A very cold month, rich in water ice. But it also contains ammonia and a wide variety of carbon compounds. Charon is also believed to have cryovolcanoes, which spew ice instead of magma like volcanoes on Earth.

Charon’s composition differs from Pluto and other objects beyond Neptune, where it is dominated by nitrogen and methane ice. The new detection of carbon dioxide and hydrogen peroxide in Charon could provide valuable information about how different processes interact on these trans-Neptunian objects.

Carbon dioxide is always an important molecule to understand; It tells us a lot about the history of an object. In the case of Charon, carbon dioxide is thought to have come from beneath the icy surface and entered via asteroids and other objects hitting the moon, creating craters that exposed new surface.

The James Webb Space Telescope does it again

Scientists were able to detect carbon dioxide on Charon thanks to observations made with the revolutionary James Webb Space Telescope. This space telescope, which will be launched in 2021, has a large mirror six and a half meters wide, making it very powerful and sensitive.

It can “see” colors of infrared light that our eyes and most telescopes on Earth cannot detect. Infrared radiation is an important type of light for finding various molecules found in other objects, from planets to stars to galaxies and more.

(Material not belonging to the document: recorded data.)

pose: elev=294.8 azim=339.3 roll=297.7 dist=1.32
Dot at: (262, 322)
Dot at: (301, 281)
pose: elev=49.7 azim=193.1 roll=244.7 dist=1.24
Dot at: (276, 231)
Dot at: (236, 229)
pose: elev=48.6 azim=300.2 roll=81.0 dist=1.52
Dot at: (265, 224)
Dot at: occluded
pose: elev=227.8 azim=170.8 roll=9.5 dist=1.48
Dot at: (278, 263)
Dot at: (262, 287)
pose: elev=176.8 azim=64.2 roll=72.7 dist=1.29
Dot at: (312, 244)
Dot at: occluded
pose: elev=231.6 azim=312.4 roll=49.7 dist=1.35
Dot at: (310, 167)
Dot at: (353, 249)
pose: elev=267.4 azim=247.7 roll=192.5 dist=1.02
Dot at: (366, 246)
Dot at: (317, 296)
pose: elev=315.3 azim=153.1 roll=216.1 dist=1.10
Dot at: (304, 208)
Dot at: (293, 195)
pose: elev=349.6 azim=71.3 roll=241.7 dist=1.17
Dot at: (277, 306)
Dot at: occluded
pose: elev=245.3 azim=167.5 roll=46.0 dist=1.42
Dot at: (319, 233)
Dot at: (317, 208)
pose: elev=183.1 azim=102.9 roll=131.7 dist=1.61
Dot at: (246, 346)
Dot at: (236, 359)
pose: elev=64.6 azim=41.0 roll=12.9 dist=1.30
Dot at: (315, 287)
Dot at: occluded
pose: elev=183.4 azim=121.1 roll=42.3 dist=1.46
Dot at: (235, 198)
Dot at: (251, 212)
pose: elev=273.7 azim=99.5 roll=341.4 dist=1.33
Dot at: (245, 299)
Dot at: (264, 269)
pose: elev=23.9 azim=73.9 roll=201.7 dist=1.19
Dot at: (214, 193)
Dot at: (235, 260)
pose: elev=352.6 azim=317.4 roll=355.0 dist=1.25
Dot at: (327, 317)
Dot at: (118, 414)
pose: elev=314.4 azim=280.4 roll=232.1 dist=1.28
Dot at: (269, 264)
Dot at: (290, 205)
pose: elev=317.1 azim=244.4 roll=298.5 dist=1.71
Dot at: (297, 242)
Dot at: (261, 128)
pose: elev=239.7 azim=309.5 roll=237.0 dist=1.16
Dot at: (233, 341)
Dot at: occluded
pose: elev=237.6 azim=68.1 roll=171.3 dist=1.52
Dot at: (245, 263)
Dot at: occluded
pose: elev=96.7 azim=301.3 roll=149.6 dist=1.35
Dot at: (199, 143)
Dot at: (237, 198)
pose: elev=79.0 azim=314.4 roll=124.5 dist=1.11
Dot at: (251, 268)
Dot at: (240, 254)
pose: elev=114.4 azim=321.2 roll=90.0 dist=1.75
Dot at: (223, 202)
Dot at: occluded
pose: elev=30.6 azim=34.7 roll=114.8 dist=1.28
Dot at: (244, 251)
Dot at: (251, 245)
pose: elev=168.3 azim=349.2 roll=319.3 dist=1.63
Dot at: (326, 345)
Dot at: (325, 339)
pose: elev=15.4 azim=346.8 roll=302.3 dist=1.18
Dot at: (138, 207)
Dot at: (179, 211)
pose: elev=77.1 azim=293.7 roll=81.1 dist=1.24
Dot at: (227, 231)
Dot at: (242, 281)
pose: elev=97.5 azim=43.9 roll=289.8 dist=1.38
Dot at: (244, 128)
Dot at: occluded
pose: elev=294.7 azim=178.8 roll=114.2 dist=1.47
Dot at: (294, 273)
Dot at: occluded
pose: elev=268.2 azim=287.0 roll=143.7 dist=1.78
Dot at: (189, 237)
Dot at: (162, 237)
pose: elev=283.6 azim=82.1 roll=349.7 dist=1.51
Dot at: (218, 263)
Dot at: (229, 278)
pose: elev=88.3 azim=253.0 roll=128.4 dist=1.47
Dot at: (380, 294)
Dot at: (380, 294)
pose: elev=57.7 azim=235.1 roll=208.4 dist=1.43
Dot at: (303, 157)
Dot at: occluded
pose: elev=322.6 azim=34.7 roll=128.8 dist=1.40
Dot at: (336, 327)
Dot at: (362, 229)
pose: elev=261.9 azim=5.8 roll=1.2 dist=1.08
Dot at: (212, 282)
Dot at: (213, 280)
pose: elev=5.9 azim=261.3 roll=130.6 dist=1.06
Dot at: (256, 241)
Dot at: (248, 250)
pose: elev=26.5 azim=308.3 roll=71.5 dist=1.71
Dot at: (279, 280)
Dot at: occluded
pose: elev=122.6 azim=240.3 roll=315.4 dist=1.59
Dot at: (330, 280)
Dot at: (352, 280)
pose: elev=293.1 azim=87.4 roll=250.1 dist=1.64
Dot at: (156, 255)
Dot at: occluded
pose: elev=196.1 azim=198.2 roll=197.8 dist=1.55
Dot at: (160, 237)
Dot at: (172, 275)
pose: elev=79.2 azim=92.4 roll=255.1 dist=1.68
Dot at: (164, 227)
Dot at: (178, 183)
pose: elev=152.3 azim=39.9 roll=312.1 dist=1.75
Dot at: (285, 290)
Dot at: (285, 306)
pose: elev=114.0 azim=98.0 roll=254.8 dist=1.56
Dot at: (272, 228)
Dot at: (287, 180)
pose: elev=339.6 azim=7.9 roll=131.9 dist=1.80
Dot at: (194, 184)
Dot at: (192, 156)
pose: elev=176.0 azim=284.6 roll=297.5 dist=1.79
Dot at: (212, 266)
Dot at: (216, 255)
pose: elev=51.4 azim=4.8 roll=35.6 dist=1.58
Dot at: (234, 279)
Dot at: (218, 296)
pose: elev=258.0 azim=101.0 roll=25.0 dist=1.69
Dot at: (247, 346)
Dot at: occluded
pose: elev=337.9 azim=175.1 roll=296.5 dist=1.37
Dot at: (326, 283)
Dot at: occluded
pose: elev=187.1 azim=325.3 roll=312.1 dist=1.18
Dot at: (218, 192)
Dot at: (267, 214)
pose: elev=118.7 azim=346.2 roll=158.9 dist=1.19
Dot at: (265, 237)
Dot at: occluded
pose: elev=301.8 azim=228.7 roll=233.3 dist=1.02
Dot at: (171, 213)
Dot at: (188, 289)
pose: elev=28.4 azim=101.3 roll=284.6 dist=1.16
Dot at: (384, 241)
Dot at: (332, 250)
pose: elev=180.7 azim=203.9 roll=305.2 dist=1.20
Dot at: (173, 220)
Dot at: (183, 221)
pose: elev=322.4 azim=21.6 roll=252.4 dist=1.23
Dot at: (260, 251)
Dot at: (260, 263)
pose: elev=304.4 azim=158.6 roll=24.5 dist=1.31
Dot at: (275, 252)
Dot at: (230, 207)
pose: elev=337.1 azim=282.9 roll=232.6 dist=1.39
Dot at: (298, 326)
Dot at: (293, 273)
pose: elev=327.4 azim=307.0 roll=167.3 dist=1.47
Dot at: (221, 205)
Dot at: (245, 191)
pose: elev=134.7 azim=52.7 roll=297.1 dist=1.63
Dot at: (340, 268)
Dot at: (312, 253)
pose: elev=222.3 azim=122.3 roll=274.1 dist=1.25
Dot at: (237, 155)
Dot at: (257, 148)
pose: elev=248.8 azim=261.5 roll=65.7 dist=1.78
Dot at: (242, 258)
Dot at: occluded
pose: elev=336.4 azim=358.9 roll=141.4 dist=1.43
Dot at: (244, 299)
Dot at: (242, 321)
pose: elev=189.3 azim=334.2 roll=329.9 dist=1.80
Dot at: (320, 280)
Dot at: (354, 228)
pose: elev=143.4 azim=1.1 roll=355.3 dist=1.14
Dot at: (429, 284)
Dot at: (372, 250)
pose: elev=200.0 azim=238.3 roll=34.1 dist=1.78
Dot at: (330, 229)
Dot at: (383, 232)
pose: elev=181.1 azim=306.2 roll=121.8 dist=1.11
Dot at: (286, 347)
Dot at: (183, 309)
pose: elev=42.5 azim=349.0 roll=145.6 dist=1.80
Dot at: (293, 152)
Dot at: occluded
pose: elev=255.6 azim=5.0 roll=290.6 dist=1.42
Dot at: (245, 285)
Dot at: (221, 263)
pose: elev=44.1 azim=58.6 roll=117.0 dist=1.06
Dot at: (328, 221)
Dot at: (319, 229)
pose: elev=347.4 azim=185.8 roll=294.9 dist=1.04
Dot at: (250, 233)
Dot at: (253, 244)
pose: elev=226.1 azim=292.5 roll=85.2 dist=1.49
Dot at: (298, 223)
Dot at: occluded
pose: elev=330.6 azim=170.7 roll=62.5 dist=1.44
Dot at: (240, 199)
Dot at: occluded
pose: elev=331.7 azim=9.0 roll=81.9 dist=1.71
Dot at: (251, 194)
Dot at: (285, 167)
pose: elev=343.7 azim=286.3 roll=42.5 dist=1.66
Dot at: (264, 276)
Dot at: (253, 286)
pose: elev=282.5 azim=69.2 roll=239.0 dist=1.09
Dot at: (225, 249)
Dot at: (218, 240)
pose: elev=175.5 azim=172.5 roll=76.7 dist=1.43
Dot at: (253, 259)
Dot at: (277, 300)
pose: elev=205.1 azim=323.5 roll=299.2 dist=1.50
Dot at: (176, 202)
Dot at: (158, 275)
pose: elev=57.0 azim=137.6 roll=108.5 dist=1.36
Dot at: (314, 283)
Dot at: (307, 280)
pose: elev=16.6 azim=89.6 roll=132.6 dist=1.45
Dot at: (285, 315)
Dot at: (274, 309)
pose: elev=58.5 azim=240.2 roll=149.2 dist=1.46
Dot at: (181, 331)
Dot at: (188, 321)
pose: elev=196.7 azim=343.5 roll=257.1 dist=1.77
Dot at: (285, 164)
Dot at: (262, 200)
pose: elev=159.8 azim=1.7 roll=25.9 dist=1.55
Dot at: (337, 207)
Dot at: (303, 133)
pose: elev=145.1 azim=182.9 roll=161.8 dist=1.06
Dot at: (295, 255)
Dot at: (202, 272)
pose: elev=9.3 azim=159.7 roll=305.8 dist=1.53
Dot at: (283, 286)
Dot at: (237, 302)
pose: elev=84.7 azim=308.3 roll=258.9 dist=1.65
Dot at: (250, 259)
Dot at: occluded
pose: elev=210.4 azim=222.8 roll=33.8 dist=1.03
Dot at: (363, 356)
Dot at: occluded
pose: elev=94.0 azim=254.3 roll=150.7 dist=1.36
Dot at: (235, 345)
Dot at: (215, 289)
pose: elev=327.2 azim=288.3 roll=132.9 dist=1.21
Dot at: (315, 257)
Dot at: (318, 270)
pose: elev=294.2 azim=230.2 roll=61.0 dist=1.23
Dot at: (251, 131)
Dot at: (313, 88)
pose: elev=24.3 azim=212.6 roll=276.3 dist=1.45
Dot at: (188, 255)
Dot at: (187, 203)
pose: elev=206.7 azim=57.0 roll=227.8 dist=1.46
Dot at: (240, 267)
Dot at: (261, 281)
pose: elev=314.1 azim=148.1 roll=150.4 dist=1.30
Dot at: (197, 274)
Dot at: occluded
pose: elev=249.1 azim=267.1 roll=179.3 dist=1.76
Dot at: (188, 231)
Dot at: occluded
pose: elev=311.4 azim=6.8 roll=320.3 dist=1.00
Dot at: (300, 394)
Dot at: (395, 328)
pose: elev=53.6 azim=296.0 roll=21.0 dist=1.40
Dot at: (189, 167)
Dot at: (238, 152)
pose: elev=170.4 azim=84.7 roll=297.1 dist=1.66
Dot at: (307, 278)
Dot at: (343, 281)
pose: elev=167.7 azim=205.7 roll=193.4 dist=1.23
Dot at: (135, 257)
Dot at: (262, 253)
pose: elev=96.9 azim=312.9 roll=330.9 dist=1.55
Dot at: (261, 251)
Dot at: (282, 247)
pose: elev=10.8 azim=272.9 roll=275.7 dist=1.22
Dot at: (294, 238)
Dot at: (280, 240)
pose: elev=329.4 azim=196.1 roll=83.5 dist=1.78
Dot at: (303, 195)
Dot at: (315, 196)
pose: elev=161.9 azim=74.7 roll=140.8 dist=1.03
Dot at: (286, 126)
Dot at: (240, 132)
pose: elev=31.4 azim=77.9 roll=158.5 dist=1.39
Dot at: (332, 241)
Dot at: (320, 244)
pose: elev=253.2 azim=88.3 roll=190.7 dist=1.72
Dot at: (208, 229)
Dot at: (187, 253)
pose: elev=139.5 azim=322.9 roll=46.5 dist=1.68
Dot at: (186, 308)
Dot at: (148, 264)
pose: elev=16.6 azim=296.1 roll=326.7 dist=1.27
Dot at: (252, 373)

To find these compounds, the telescope uses a technique called spectroscopy. Just as white light becomes a rainbow, the colors of light are divided into separate colors. Each element or molecule has its own color signature, like a fingerprint. These new observations of Charon showed signs of carbon dioxide and hydrogen peroxide, as well as other previously known water ice.

Important keys to an ancient mystery

Charon’s formation is a scientific mystery. One of the prominent theories is that it formed like our Moon. According to this theory, approximately 4.5 billion years ago, in the Kuiper belt, where Pluto and Charon live, a large object collided with Pluto and broke off part of it, forming Charon.

It’s also possible that Pluto and Charon were two objects that collided and then became trapped in each other’s orbit.

Understanding Charon’s composition helps us better understand how it was formed. In this sense, the discovery of carbon dioxide and hydrogen peroxide is an important step forward. More importantly, it could provide clues not only about Charon but also about other objects near Pluto. A better understanding of Charon will help us understand this distant part of our solar system and the strange worlds that reside there.